2 - Le travail ne doit plus être une marchandise : institution d'un système de Sécurité d'emploi et de formation.
Le chômage n’est pas une fatalité. Arrêter les plans sociaux c’est bien, mais garantir à chacun une vraie activité, c’est mieux. Il faut instaurer graduellement un véritable système de sécurité d'emploi et de formation (et pas seulement un "crédit-formation" comme le veut la droite) pour que tout au long de sa vie, avec la garantie d'un bon revenu et de droits élevés, chacune, chacun puisse alterner entre emploi stable correctement rémunéré et formation pour un meilleur emploi. Pour cela, tout de suite, plusieurs chantiers peuvent être ouverts et des lois déposées contre la précarisation, pour l'accès à l'emploi et à la formation des chômeurs, pour une autre organisation des 35 heures notamment.
3 - Reconnaissance de celles et ceux qui travaillent, inventent, créent : relever les salaires en portant le SMIC à 1372 euros bruts ( 9000 francs).
Tous ceux qui travaillent, hommes et femmes, doivent être également reconnus, respectés et rémunérés correctement. Nous voulons une société du juste partage des richesses, où la rétribution du travail et des talents supplanterait celle des nantis.
Oui, il faut augmenter les bas-salaires tout de suite. Le SMIC doit passer, d'ici la fin de législature à venir, à 1372 euros bruts (9000 francs).
Oui, il faut une réforme de la fiscalité qui s’attaque aux impôts indirects (la TVA et les taxes sur les produits pétroliers), les plus injustes, et qui mettent les plus riches à contribution, avec le doublement de l'impôt sur la fortune et la mise à contribution des revenus financiers du capital.
Oui, une nouvelle fiscalité des entreprises doit chercher à dissuader la croissance financière de leurs profits et à encourager les investissements les plus créateurs d'emplois et de formation (modulation de l'impôt sur les sociétés, réforme de la taxe professionnelle, appel au crédit plutôt qu'à la bourse). Tout le contraire de ce que veut faire la droite !

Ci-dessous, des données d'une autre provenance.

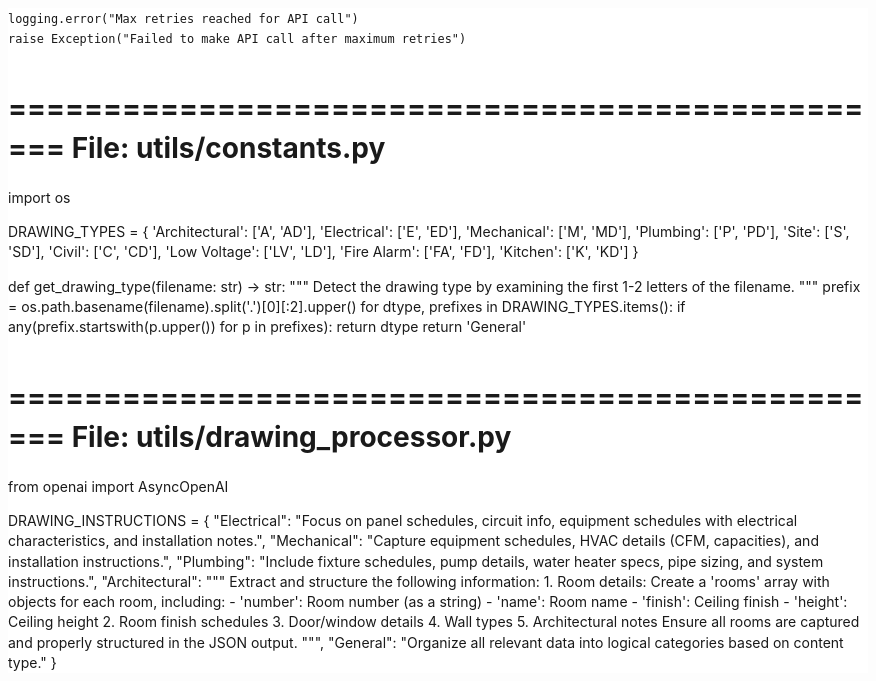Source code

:     logging.error("Max retries reached for API call")
    raise Exception("Failed to make API call after maximum retries")


================================================
File: utils/constants.py
================================================
import os

DRAWING_TYPES = {
    'Architectural': ['A', 'AD'],
    'Electrical': ['E', 'ED'],
    'Mechanical': ['M', 'MD'],
    'Plumbing': ['P', 'PD'],
    'Site': ['S', 'SD'],
    'Civil': ['C', 'CD'],
    'Low Voltage': ['LV', 'LD'],
    'Fire Alarm': ['FA', 'FD'],
    'Kitchen': ['K', 'KD']
}

def get_drawing_type(filename: str) -> str:
    """
    Detect the drawing type by examining the first 1-2 letters of the filename.
    """
    prefix = os.path.basename(filename).split('.')[0][:2].upper()
    for dtype, prefixes in DRAWING_TYPES.items():
        if any(prefix.startswith(p.upper()) for p in prefixes):
            return dtype
    return 'General'


================================================
File: utils/drawing_processor.py
================================================
from openai import AsyncOpenAI

DRAWING_INSTRUCTIONS = {
    "Electrical": "Focus on panel schedules, circuit info, equipment schedules with electrical characteristics, and installation notes.",
    "Mechanical": "Capture equipment schedules, HVAC details (CFM, capacities), and installation instructions.",
    "Plumbing": "Include fixture schedules, pump details, water heater specs, pipe sizing, and system instructions.",
    "Architectural": """
    Extract and structure the following information:
    1. Room details: Create a 'rooms' array with objects for each room, including:
       - 'number': Room number (as a string)
       - 'name': Room name
       - 'finish': Ceiling finish
       - 'height': Ceiling height
    2. Room finish schedules
    3. Door/window details
    4. Wall types
    5. Architectural notes
    Ensure all rooms are captured and properly structured in the JSON output.
    """,
    "General": "Organize all relevant data into logical categories based on content type."
}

4 - Exclure toutes les exclusions : augmenter les minima sociaux en favorisant pour leurs titulaires le retour volontaire à l'emploi et à la formation choisis.
Trop de nos concitoyens sont laissés sur le côté. La misère gangrène nos villes, pourrit nos campagnes. Pourtant, ce n'est pas une fatalité. La France est riche, elle a les moyens de garantir à tous, le minimum nécessaire pour vivre correctement.
En convertissant les minima sociaux en soutien à l'accès à l'emploi toutes celles et tous ceux qui touchent le RMI et l’ASS se verraient proposer un emploi ou une formation de longue durée rémunérée, qui augmenterait substantiellement leurs revenus. Avec ce système, il n'y aurait plus de minima sociaux en dessous du seuil de pauvreté et chacun pourrait, vite et vraiment, sortir de la spirale du chômage et de l'exclusion.
En allouant une allocation de 700 euros à tous les dix-huit/vingt-cinq ans, les jeunes seraient soutenus au moment de leur entrée dans la société.
En fixant le montant des retraites à 75 % du salaire des dix meilleures années après 37,5 annuités de cotisations et en garantissant le système par répartition, la société assurerait la solidarité entre générations.